■ **Your objective**:
The entries below are to be repeated exactly, and their pictures left out.

BEGIN Data records

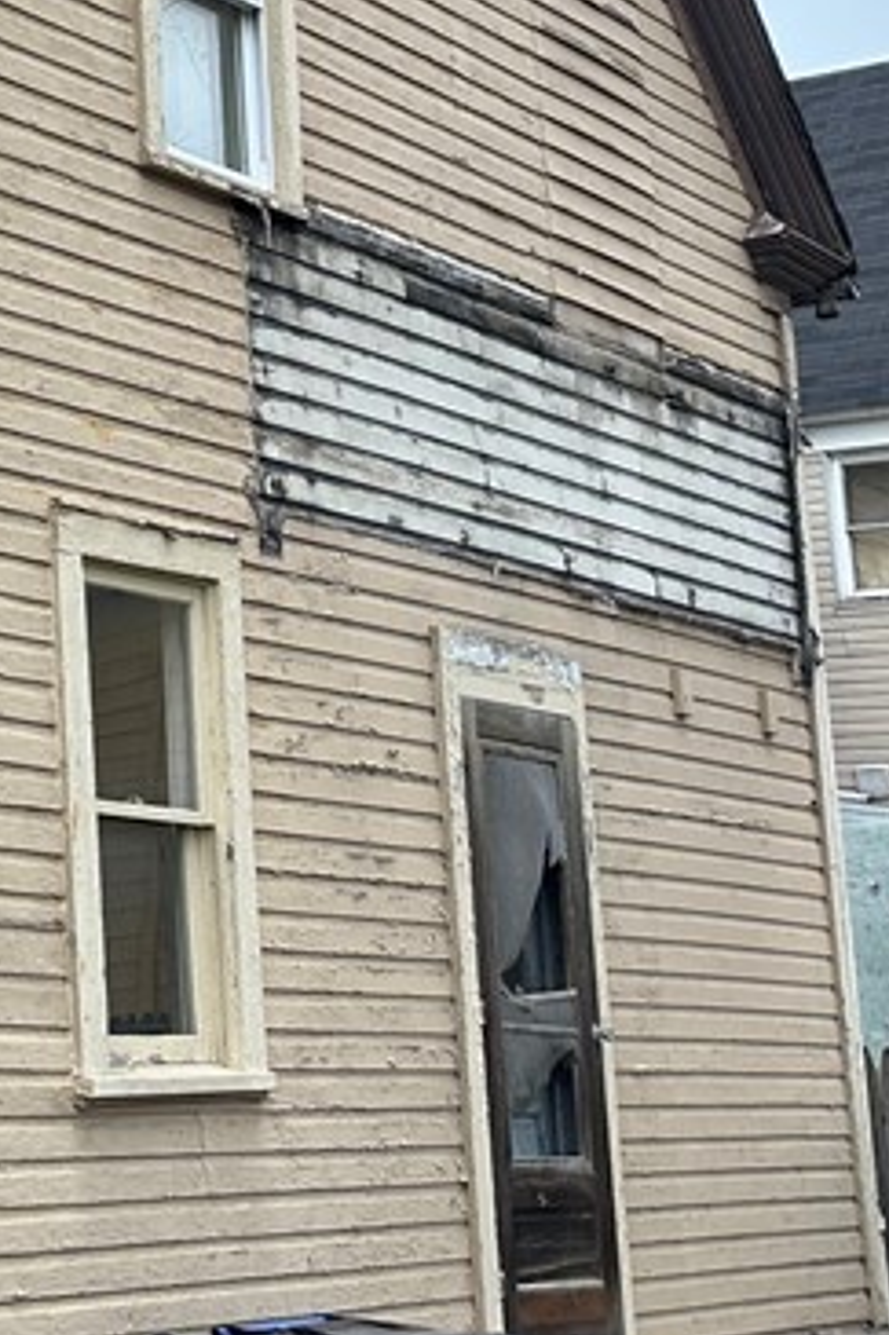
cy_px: 428
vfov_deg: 28.6
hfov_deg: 15.2
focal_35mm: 70
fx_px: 2595
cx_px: -955
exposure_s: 1/269
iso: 80
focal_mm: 6.86
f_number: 1.78
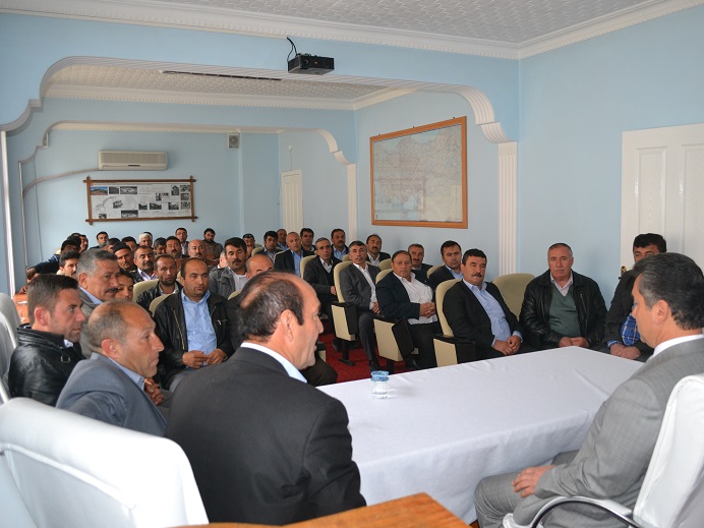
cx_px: 368
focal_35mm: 30
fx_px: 610
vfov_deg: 46.8
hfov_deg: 59.9
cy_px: 261
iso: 720
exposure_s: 1/60
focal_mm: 18
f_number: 3.5
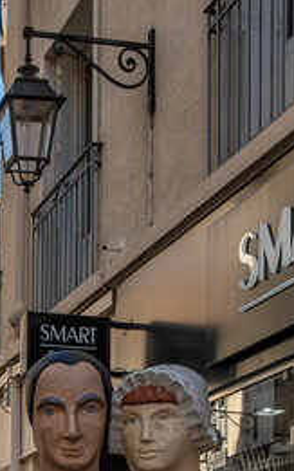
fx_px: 962
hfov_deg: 16.8
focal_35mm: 75
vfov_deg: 25.5
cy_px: 517
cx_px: -26
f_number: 8
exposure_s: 1/70
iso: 200
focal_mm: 16
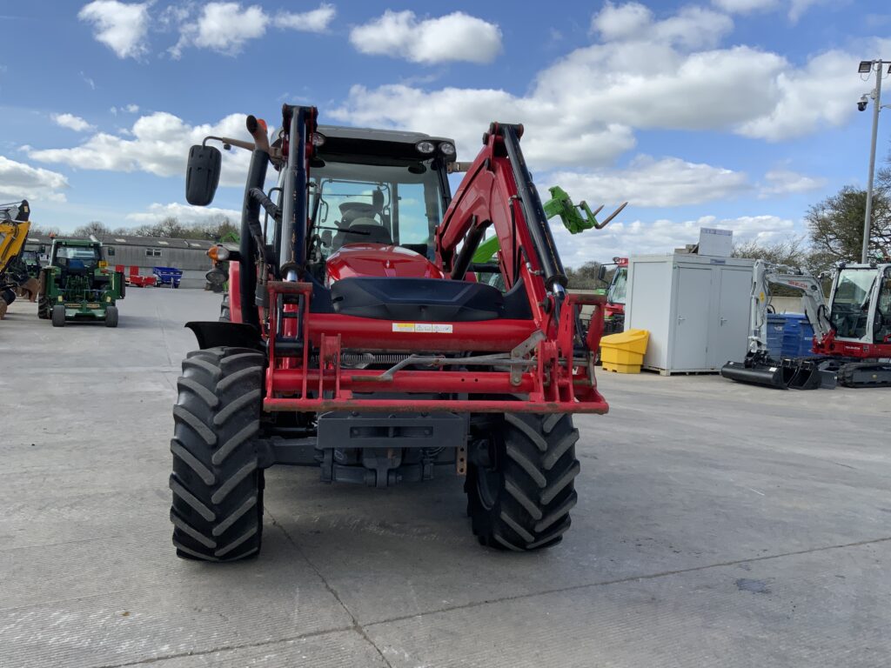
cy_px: 334
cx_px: 446
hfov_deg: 61.7
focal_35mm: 29
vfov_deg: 48.2
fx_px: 746
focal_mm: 3
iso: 16
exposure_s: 1/1451
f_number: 1.8
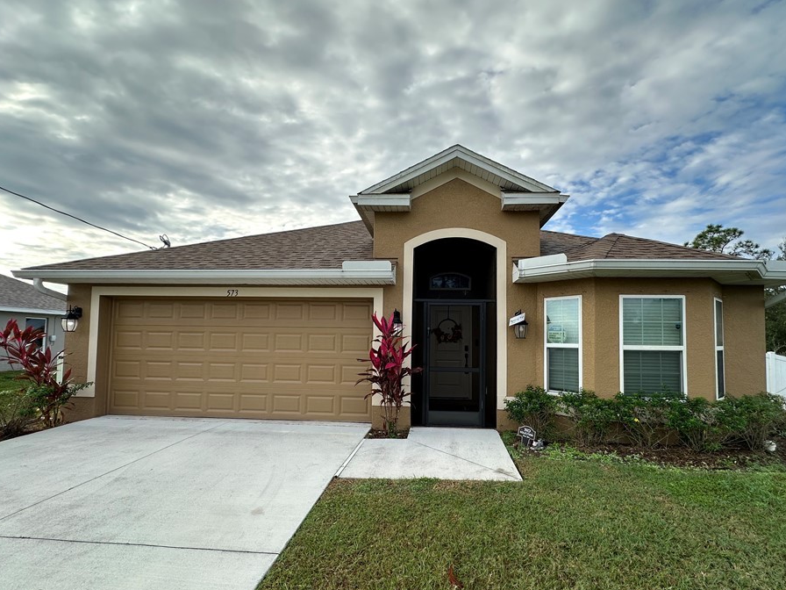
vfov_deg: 77.9
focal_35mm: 16
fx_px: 363
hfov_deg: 94.4
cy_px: 321
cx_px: 413
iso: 40
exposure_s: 1/532
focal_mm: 2.22
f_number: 2.2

END Data records

■ **Solution to this task**:
cy_px: 428
vfov_deg: 28.6
hfov_deg: 15.2
focal_35mm: 70
fx_px: 2595
cx_px: -955
exposure_s: 1/269
iso: 80
focal_mm: 6.86
f_number: 1.78
cx_px: 368
focal_35mm: 30
fx_px: 610
vfov_deg: 46.8
hfov_deg: 59.9
cy_px: 261
iso: 720
exposure_s: 1/60
focal_mm: 18
f_number: 3.5
fx_px: 962
hfov_deg: 16.8
focal_35mm: 75
vfov_deg: 25.5
cy_px: 517
cx_px: -26
f_number: 8
exposure_s: 1/70
iso: 200
focal_mm: 16
cy_px: 334
cx_px: 446
hfov_deg: 61.7
focal_35mm: 29
vfov_deg: 48.2
fx_px: 746
focal_mm: 3
iso: 16
exposure_s: 1/1451
f_number: 1.8
vfov_deg: 77.9
focal_35mm: 16
fx_px: 363
hfov_deg: 94.4
cy_px: 321
cx_px: 413
iso: 40
exposure_s: 1/532
focal_mm: 2.22
f_number: 2.2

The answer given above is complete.